■ INFORMATION SHOWN:
<<<<
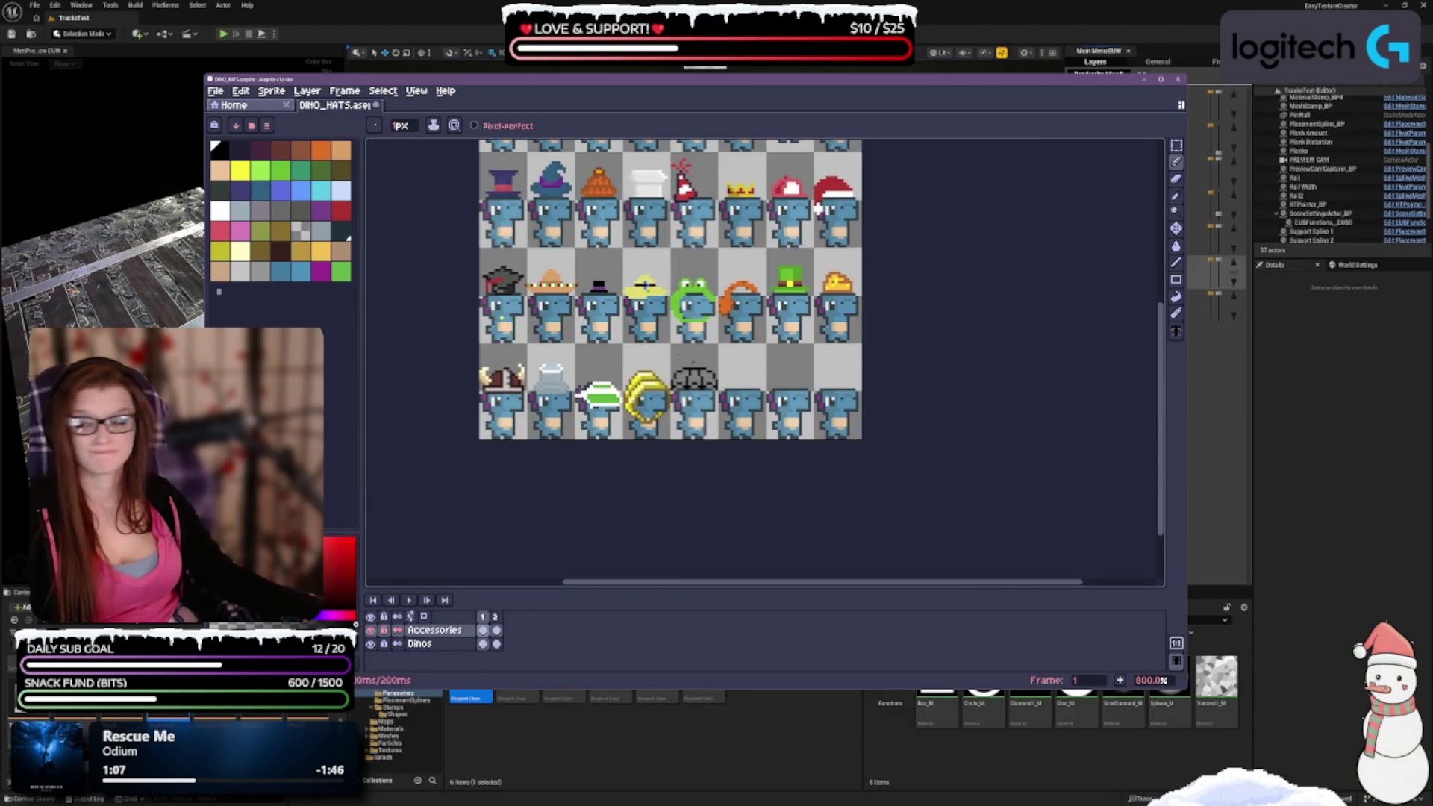
scroll(789, 335, "up", 3)
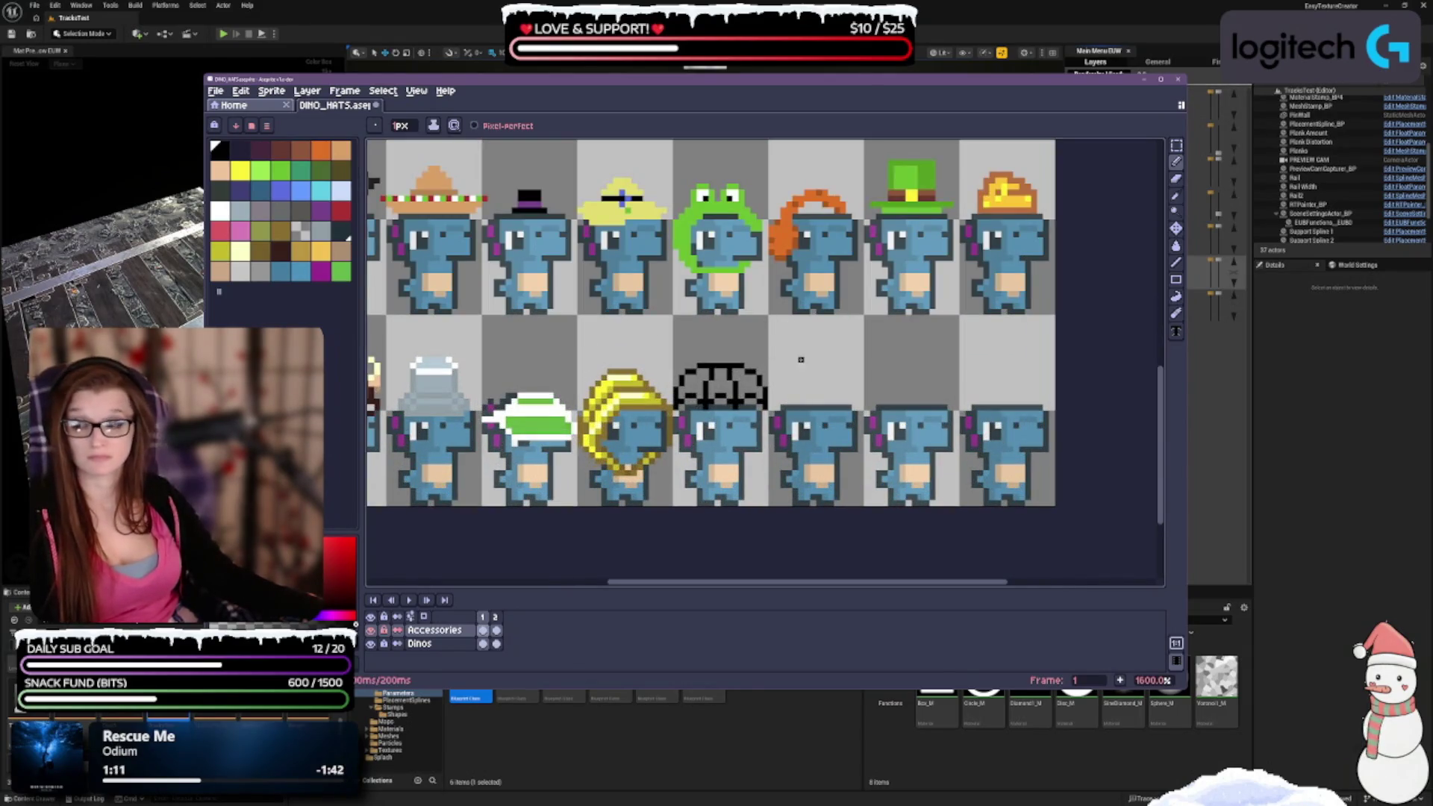
scroll(800, 360, "up", 1)
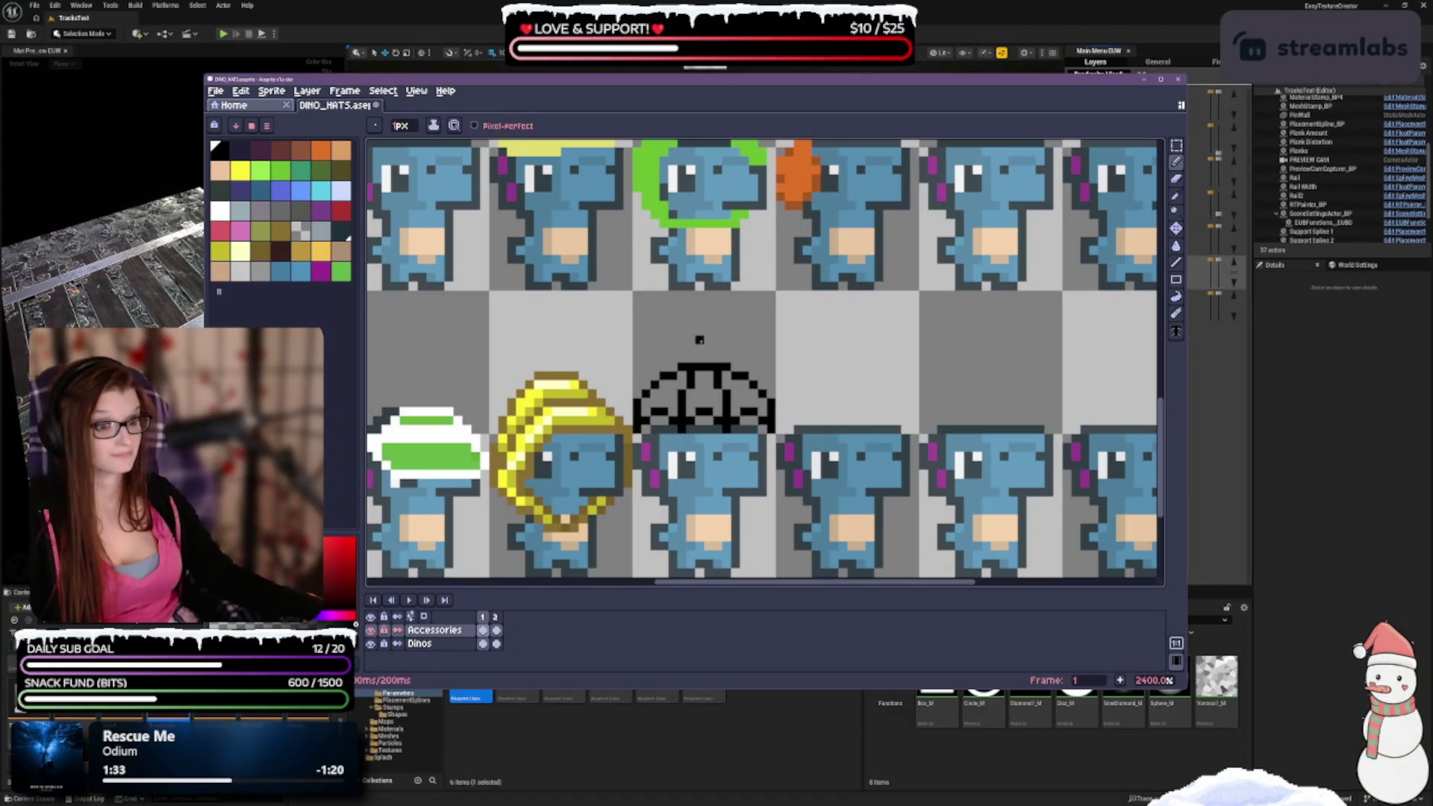
scroll(700, 339, "down", 3)
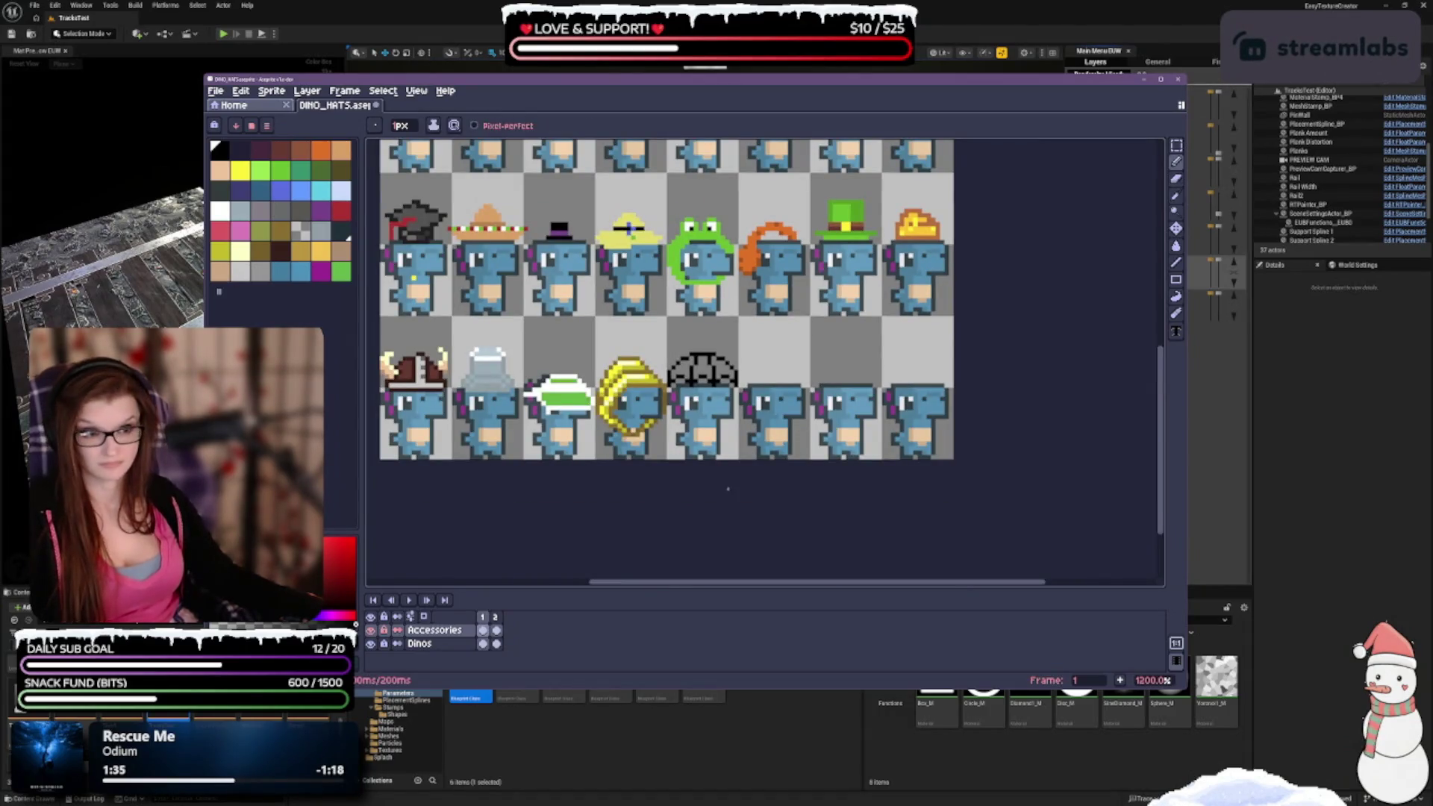
scroll(698, 372, "up", 1)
>>>>
■ EXERCISE PROMPT:
Repeat the data exactly, without the pictures.

■ WRITTEN REPLY:
scroll(789, 335, "up", 3)
scroll(800, 360, "up", 1)
scroll(700, 339, "down", 3)
scroll(698, 372, "up", 1)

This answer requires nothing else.